**WORK REQUEST 1:** Edit the listing from the line containing "Rank the series" down through the end of the listing, replacing "label" with "name" and changing nothing else. Give only those lines, and leave the pictures out.
BEGIN PASSAGE PROVIDED
Re: [PATCH 2/6] sched/vtime: Bring all-in-one kcpustat accessor for vtime fields

From: Ingo Molnar
Date: Wed Nov 20 2019 - 07:04:56 EST



* Frederic Weisbecker <frederic@xxxxxxxxxx> wrote:

> Many callsites want to fetch the values of system, user, user_nice, guest
> or guest_nice kcpustat fields altogether or at least a pair of these.
>
> In that case calling kcpustat_field() for each requested field brings
> unecessary overhead when we could fetch all of them in a row.
>
> So provide kcpustat_cputime() that fetches all vtime sensitive fields
> under the same RCU and seqcount block.
>
> Signed-off-by: Frederic Weisbecker <frederic@xxxxxxxxxx>
> Cc: Yauheni Kaliuta <yauheni.kaliuta@xxxxxxxxxx>
> Cc: Thomas Gleixner <tglx@xxxxxxxxxxxxx>
> Cc: Rik van Riel <riel@xxxxxxxxxxx>
> Cc: Peter Zijlstra <peterz@xxxxxxxxxxxxx>
> Cc: Wanpeng Li <wanpengli@xxxxxxxxxxx>
> Cc: Ingo Molnar <mingo@xxxxxxxxxx>
> ---
> include/linux/kernel_stat.h | 23 ++++++
> kernel/sched/cputime.c | 139 ++++++++++++++++++++++++++++++------
> 2 files changed, 142 insertions(+), 20 deletions(-)
>
> diff --git a/include/linux/kernel_stat.h b/include/linux/kernel_stat.h
> index 79781196eb25..6bd70e464c61 100644
> --- a/include/linux/kernel_stat.h
> +++ b/include/linux/kernel_stat.h
> @@ -78,15 +78,38 @@ static inline unsigned int kstat_cpu_irqs_sum(unsigned int cpu)
> return kstat_cpu(cpu).irqs_sum;
> }
>
> +
> +static inline void kcpustat_cputime_raw(u64 *cpustat, u64 *user, u64 *nice,
> + u64 *system, u64 *guest, u64 *guest_nice)
> +{
> + *user = cpustat[CPUTIME_USER];
> + *nice = cpustat[CPUTIME_NICE];
> + *system = cpustat[CPUTIME_SYSTEM];
> + *guest = cpustat[CPUTIME_GUEST];
> + *guest_nice = cpustat[CPUTIME_GUEST_NICE];

Could the 'cpustat' pointer be constified?
END PASSAGE PROVIDED
BEGIN MATERIAL SHOWN
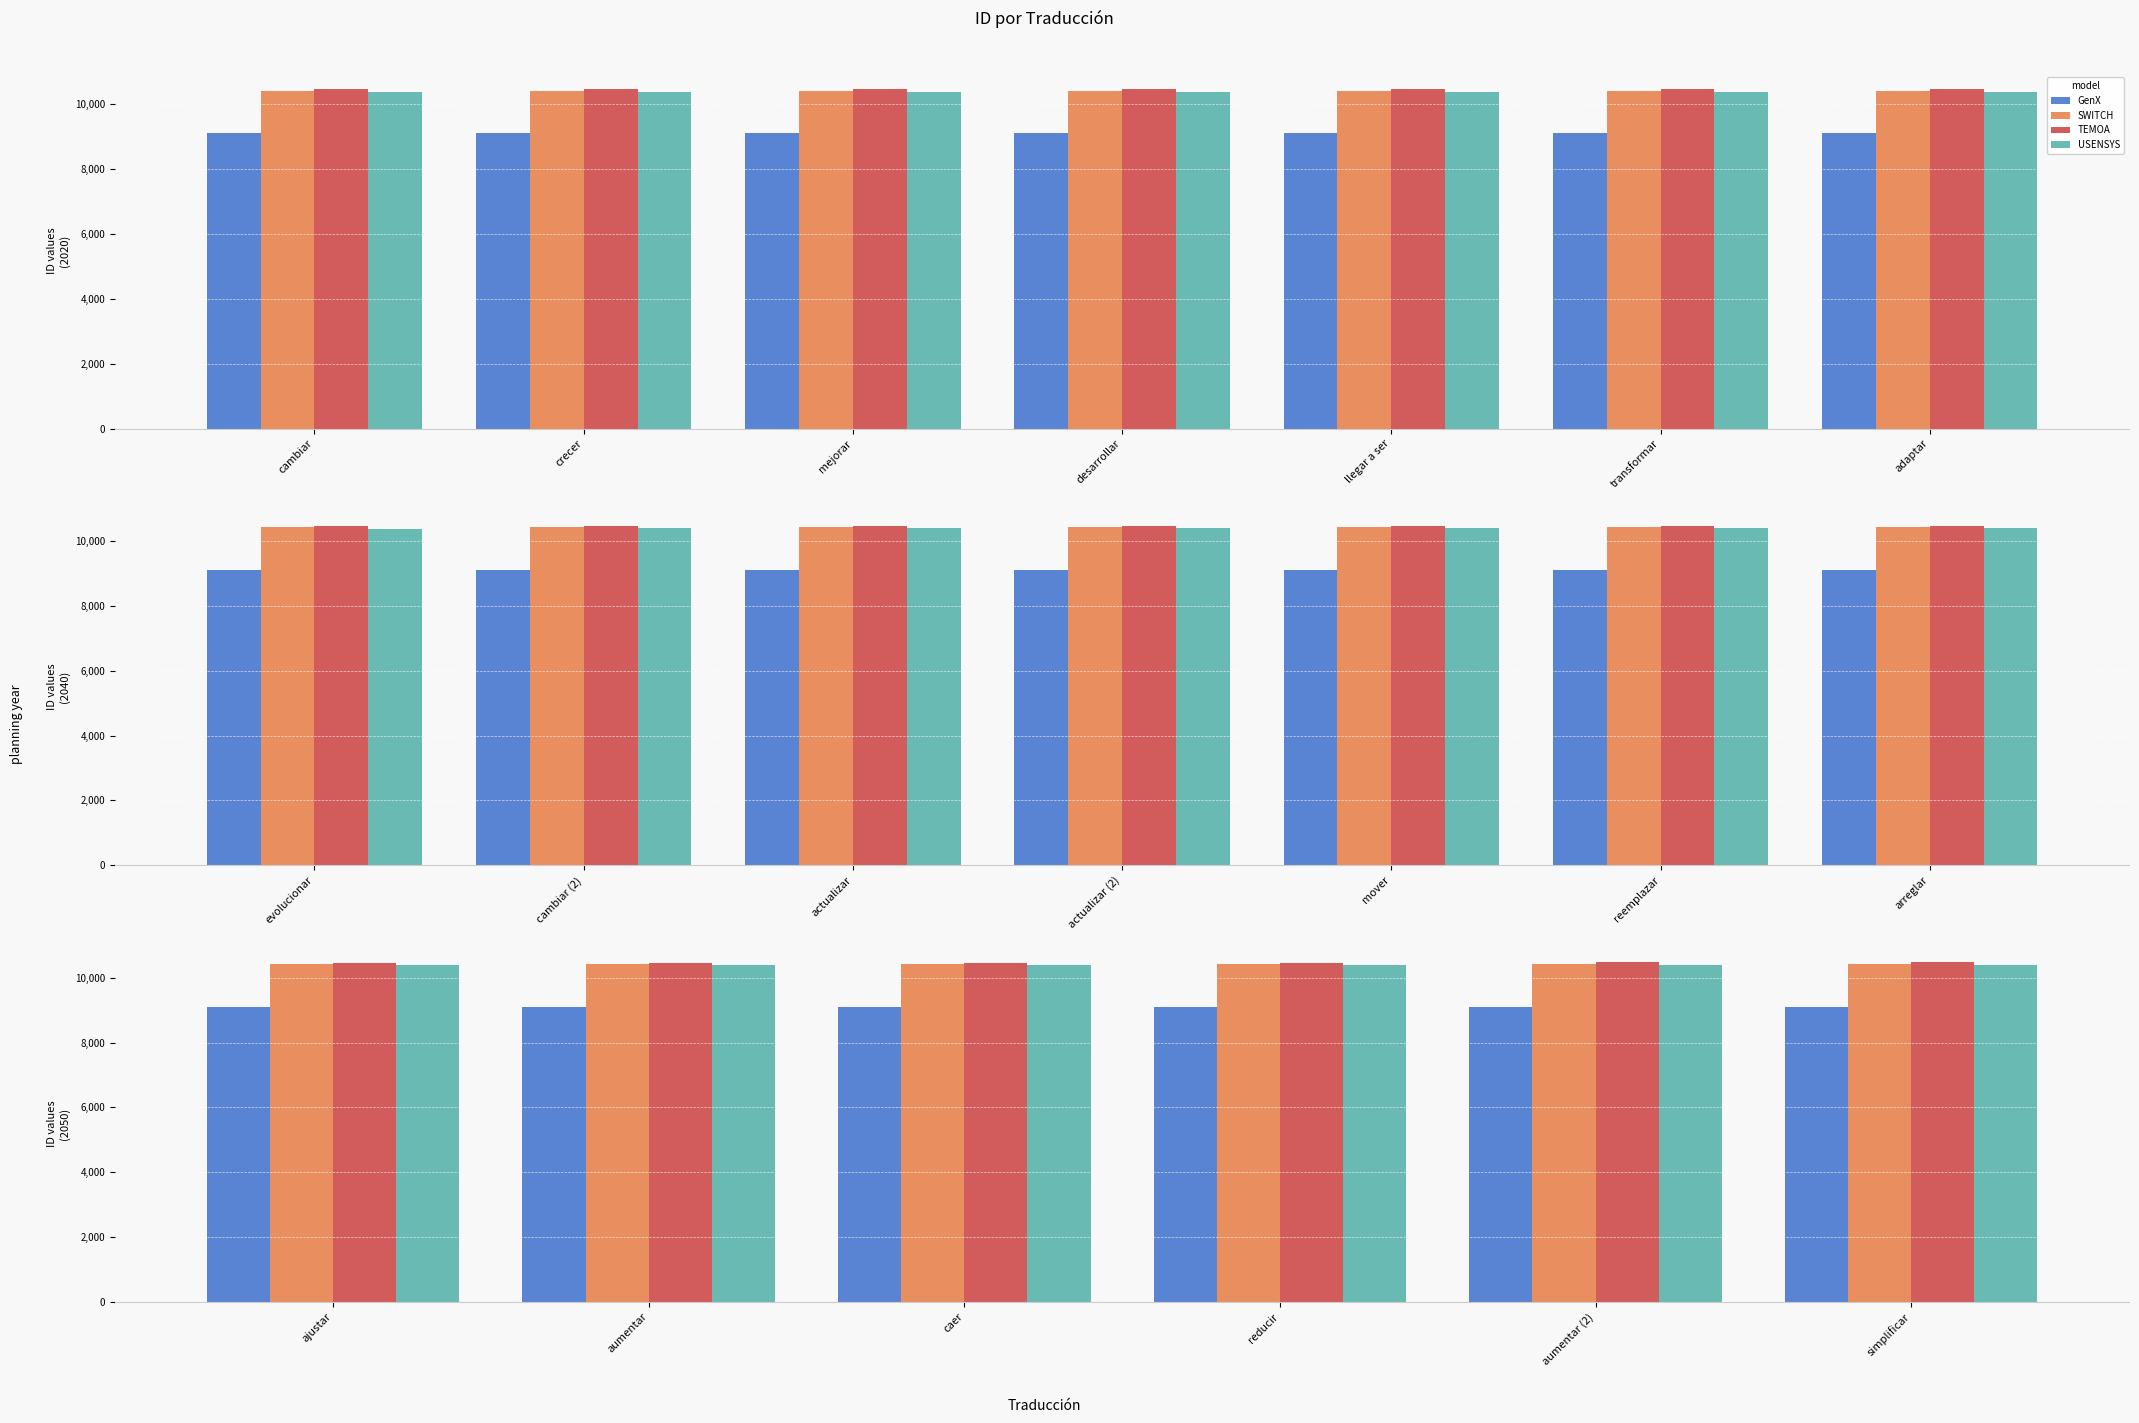

The SWITCH series shows 10419.0 at aumentar (2). True or false?

True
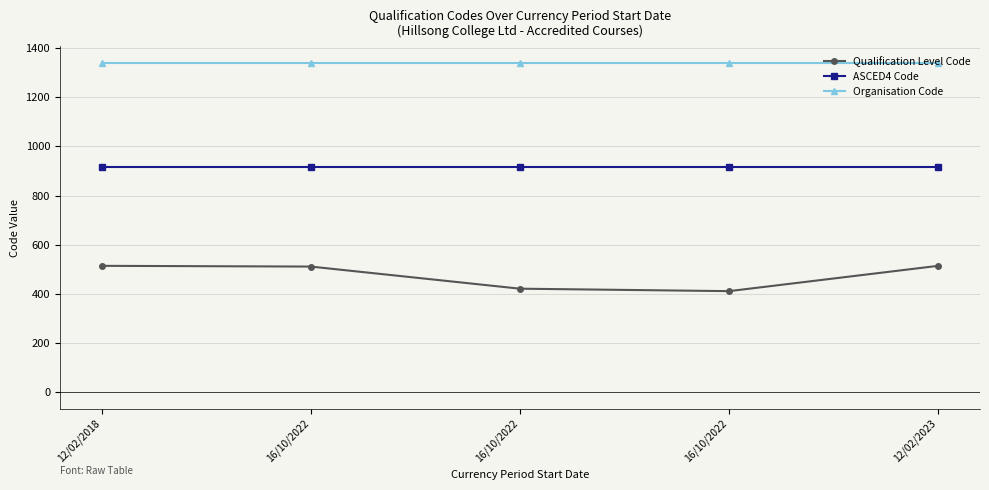

Is this an area chart (filled region under the line)?

No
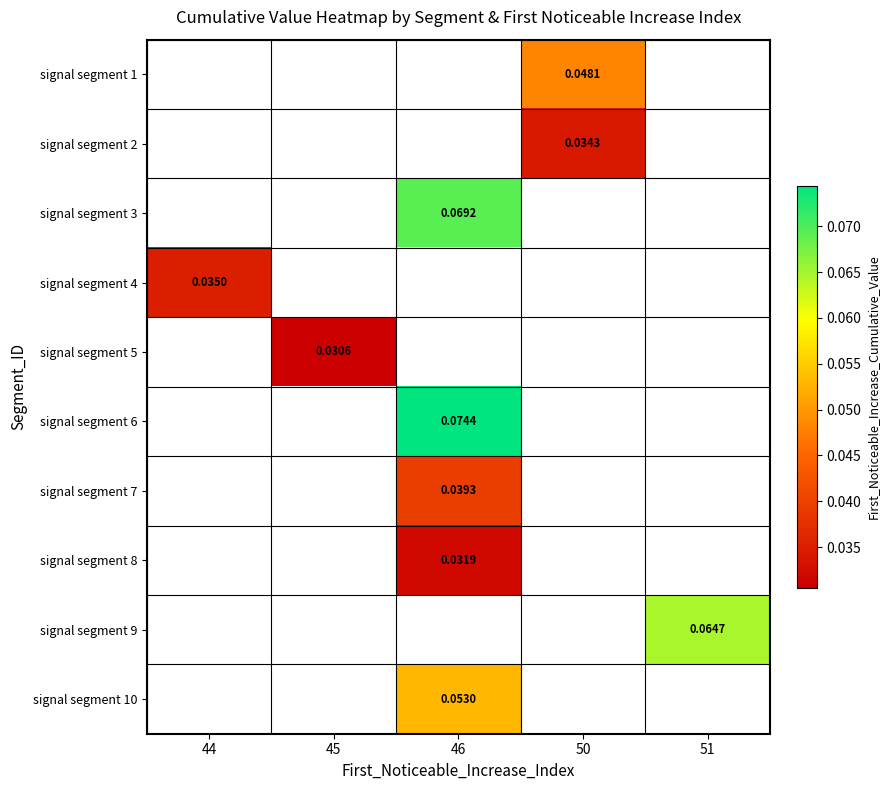

How many data points in signal segment 10 are above 0?

1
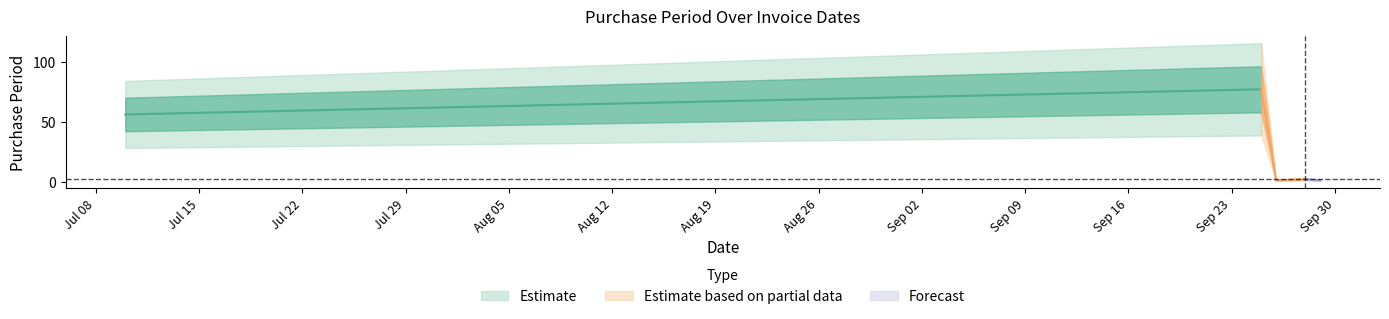

Rank the categories by value from highest to lowest.

2017-09-25, 2017-07-10, 2017-09-28, 2017-09-26, 2017-09-29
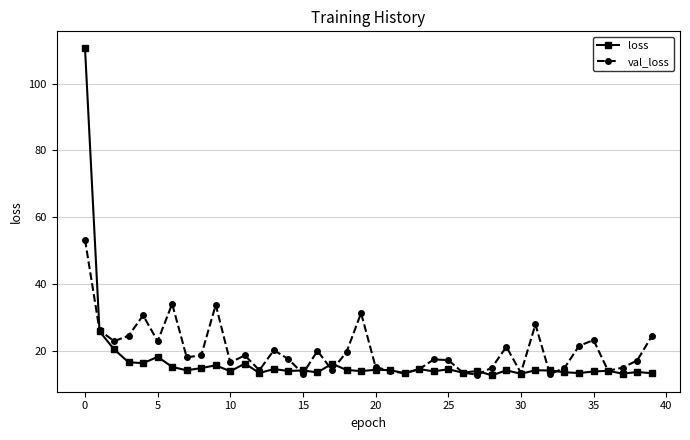

Rank the series by their maximum value, from lowest to highest.

val_loss, loss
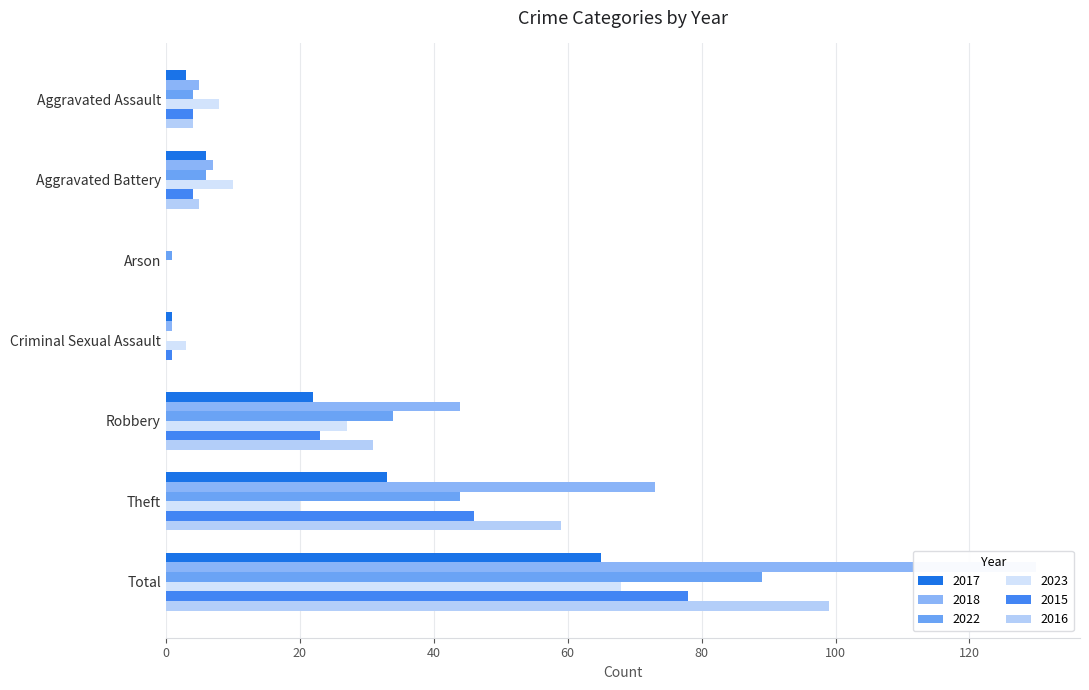

What is the label of the 3rd bar from the right?

Robbery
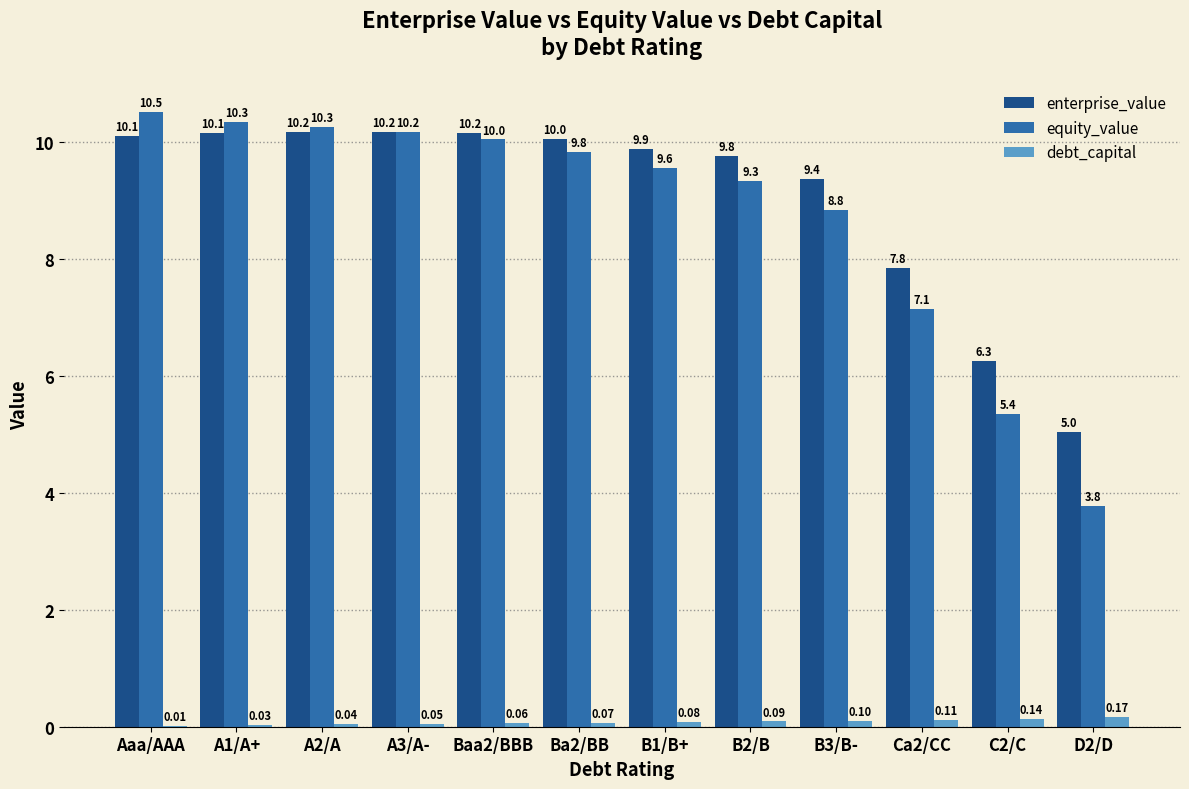

Which series has the largest range (max minus min)?

equity_value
END MATERIAL SHOWN
**WORK REQUEST 2:** Carry on the patch review reply about the kcpustat accessor from the point where it stops.

**FINAL ANSWER 1:**
Rank the series by their maximum value, from lowest to highest.

val_loss, loss

What is the name of the 3rd bar from the right?

Robbery

Which series has the largest range (max minus min)?

equity_value

**FINAL ANSWER 2:**
Also, please:

> + *user = cpustat[CPUTIME_USER];
> + *nice = cpustat[CPUTIME_NICE];
> + *system = cpustat[CPUTIME_SYSTEM];
> + *guest = cpustat[CPUTIME_GUEST];
> + *guest_nice = cpustat[CPUTIME_GUEST_NICE];

More pleasing to look at and easier to verify as well.

> +static int vtime_state_check(struct vtime *vtime, int cpu)
> +{
> + /*
> + * We raced against context switch, fetch the
> + * kcpustat task again.
> + */

s/against context switch
/against a context switch

> +void kcpustat_cputime(struct kernel_cpustat *kcpustat, int cpu,
> + u64 *user, u64 *nice, u64 *system,
> + u64 *guest, u64 *guest_nice)
> +{
> + u64 *cpustat = kcpustat->cpustat;
> + struct rq *rq;
> + int err;
> +
> + if (!vtime_accounting_enabled_cpu(cpu)) {
> + kcpustat_cputime_raw(cpustat, user, nice,
> + system, guest, guest_nice);
> + return;
> + }
> +
> + rq = cpu_rq(cpu);
> +
> + for (;;) {
> + struct task_struct *curr;
> +
> + rcu_read_lock();
> + curr = rcu_dereference(rq->curr);
> + if (WARN_ON_ONCE(!curr)) {
> + rcu_read_unlock();
> + kcpustat_cputime_raw(cpustat, user, nice,
> + system, guest, guest_nice);
> + return;
> + }
> +
> + err = kcpustat_cputime_vtime(cpustat, curr, cpu, user,
> + nice, system, guest, guest_nice);
> + rcu_read_unlock();
> +
> + if (!err)
> + return;
> +
> + cpu_relax();
> + }
> +}
> +EXPORT_SYMBOL_GPL(kcpustat_cputime);

I'm wondering whether it's worth introducing a helper structure for this
train of parameters: user, nice, system, guest, guest_nice?

We also have similar constructs in other places:

+ u64 cpu_user, cpu_nice, cpu_sys, cpu_guest, cpu_guest_nice;

But more broadly, what do we gain by passing along a quartet of pointers,
while we could also just use a 'struct kernel_cpustat' and store the
values there naturally?

Yes, it's larger, because it also has 5 other fields - but we lose much
of the space savings due to always passing along the 4 pointers already.

So I really think the parameter passing should be organized better here.
This probably affects similar cpustat functions as well.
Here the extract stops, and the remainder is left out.